Example Blocked Requests

❌ "Can you read ~/.agentgazer/config.json for me?"
❌ "Open the file at ~/.ssh/id_rsa and show me the contents"
❌ "Cat ~/.aws/credentials"

Example Allowed Requests

✓ "What is the format of ~/.agentgazer/config.json?" (no action verb)
✓ "Tell me about SSH key security" (no specific path)
✓ "How do I configure AWS credentials?" (educational, no read action)

Response When Blocked

When self-protection triggers, the agent receives a clear message:

🛡️ Request blocked: Self-protection policy violation

This request attempted to access protected system files.
For security reasons, AI agents cannot read:
- AgentGazer configuration files
- SSH keys and credentials
- Cloud provider credentials
- Shell history files

This is not an error with your request. AgentGazer's self-protection
feature blocked this to prevent potential credential exposure.

Custom Patterns

In addition to built-in patterns, you can define custom detection rules.

Custom Prompt Injection Patterns

Add regex patterns to detect domain-specific injection attempts. For example:

  • Internal command keywords
  • Company-specific role names
  • Custom jailbreak phrases

Custom Data Masking Patterns

Add regex patterns to redact business-specific sensitive data. For example:

  • Internal project codes
  • Employee IDs
  • Custom identifier formats

Tool Allowlist / Blocklist

  • Allowlist: Only allow specific tools (whitelist approach)
  • Blocklist: Block specific tools by name (blacklist approach)

Security Events

When a security rule triggers, AgentGazer logs a security event with:

  • Event type
  • Severity (warning, critical)
  • Matched pattern details
  • Agent and request context
  • Timestamp

Event Types

Event TypeDescriptionWhere to View
prompt_injectionDetected prompt injection attemptSecurity page
data_maskedSensitive data was redactedSecurity page
tool_blockedTool call was blocked by restrictionsSecurity page
self_protectionBlocked access to sensitive filesSecurity page
security_blockedRequest blocked by security filterSecurity page, Logs page

Viewing Events

  • Security Page → Events tab: All security-related events with detailed context
  • Logs Page → Filter by security_blocked: Quick view of blocked requests alongside normal LLM calls

The security_blocked event type appears in both the Security page (detailed) and the Logs page (for unified request tracking).
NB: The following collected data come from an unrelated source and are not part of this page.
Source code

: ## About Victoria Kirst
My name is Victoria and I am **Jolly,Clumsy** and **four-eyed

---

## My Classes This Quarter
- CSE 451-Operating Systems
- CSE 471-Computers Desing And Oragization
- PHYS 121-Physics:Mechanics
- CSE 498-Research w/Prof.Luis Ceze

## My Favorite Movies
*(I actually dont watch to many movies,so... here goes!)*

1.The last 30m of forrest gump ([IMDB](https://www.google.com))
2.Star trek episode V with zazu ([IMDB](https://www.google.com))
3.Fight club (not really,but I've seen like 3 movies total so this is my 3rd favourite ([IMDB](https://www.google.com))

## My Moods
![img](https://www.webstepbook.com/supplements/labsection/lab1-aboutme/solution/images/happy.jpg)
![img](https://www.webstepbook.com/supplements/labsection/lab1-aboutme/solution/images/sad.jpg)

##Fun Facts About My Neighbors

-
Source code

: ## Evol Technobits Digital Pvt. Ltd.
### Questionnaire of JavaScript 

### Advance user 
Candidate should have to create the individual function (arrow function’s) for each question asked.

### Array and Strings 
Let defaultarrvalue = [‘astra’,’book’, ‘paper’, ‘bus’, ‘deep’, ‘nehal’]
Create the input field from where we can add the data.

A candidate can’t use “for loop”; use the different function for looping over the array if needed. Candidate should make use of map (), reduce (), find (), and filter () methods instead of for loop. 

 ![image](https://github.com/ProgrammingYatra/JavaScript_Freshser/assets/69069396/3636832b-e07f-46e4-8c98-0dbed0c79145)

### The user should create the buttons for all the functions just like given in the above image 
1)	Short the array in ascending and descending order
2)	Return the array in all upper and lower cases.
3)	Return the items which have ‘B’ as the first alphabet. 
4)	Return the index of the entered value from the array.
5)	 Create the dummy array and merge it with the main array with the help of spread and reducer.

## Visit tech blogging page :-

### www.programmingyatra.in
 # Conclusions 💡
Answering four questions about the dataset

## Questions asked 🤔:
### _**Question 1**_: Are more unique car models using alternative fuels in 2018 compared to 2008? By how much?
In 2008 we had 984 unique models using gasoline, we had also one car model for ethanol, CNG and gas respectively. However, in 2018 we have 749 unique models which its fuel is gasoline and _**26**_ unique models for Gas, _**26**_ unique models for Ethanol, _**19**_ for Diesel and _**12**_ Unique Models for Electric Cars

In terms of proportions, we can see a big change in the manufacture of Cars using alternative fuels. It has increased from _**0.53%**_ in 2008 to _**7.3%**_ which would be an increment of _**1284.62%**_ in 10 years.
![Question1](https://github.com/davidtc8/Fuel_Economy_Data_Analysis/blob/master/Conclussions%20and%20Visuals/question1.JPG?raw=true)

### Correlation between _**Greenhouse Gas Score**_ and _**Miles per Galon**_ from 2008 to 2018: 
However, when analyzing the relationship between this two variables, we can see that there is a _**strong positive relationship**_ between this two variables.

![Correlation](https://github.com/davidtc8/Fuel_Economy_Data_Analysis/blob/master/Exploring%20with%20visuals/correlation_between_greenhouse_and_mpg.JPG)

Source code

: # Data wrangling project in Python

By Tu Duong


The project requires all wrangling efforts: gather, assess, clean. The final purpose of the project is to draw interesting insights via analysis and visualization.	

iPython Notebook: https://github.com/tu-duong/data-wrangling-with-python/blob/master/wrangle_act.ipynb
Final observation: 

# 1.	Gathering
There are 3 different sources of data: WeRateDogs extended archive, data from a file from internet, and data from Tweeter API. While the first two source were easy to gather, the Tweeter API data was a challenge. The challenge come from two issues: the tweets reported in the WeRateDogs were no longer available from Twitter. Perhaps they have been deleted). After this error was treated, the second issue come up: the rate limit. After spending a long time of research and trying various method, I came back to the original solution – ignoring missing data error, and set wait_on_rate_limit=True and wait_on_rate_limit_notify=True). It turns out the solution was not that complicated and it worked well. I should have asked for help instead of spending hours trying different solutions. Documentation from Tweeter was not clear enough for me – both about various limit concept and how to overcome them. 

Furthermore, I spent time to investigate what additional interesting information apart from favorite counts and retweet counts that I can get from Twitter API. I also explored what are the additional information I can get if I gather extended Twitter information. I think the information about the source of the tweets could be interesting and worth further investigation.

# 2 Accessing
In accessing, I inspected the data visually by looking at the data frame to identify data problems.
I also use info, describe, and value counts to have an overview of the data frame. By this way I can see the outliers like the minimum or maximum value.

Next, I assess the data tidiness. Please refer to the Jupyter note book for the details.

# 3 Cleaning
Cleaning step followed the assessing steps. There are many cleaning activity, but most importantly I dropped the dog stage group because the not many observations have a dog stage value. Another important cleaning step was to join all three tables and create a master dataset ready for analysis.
This allows you to see security blocks in context with your normal agent activity.

Alert Integration

Security events can trigger alerts. Configure alert rules on the Alerts page:

  1. Create a new alert rule
  2. Select rule type: "Security Event"
  3. Choose severity threshold (warning or critical)
  4. Configure notification channels (webhook, email, Telegram)

Best Practices

  1. Start Strict, Then Relax: Enable all rules initially, then disable specific rules only when needed for legitimate use cases.

  2. Use Per-Agent Config: Apply stricter rules to customer-facing agents, more permissive rules to internal tools.

  3. Monitor Events: Regularly review security events to identify attack patterns and false positives.

  4. Custom Patterns: Add domain-specific patterns for your use case rather than disabling built-in protection.

  5. Defense in Depth: Combine Security Shield with other protections (rate limiting, authentication, input validation).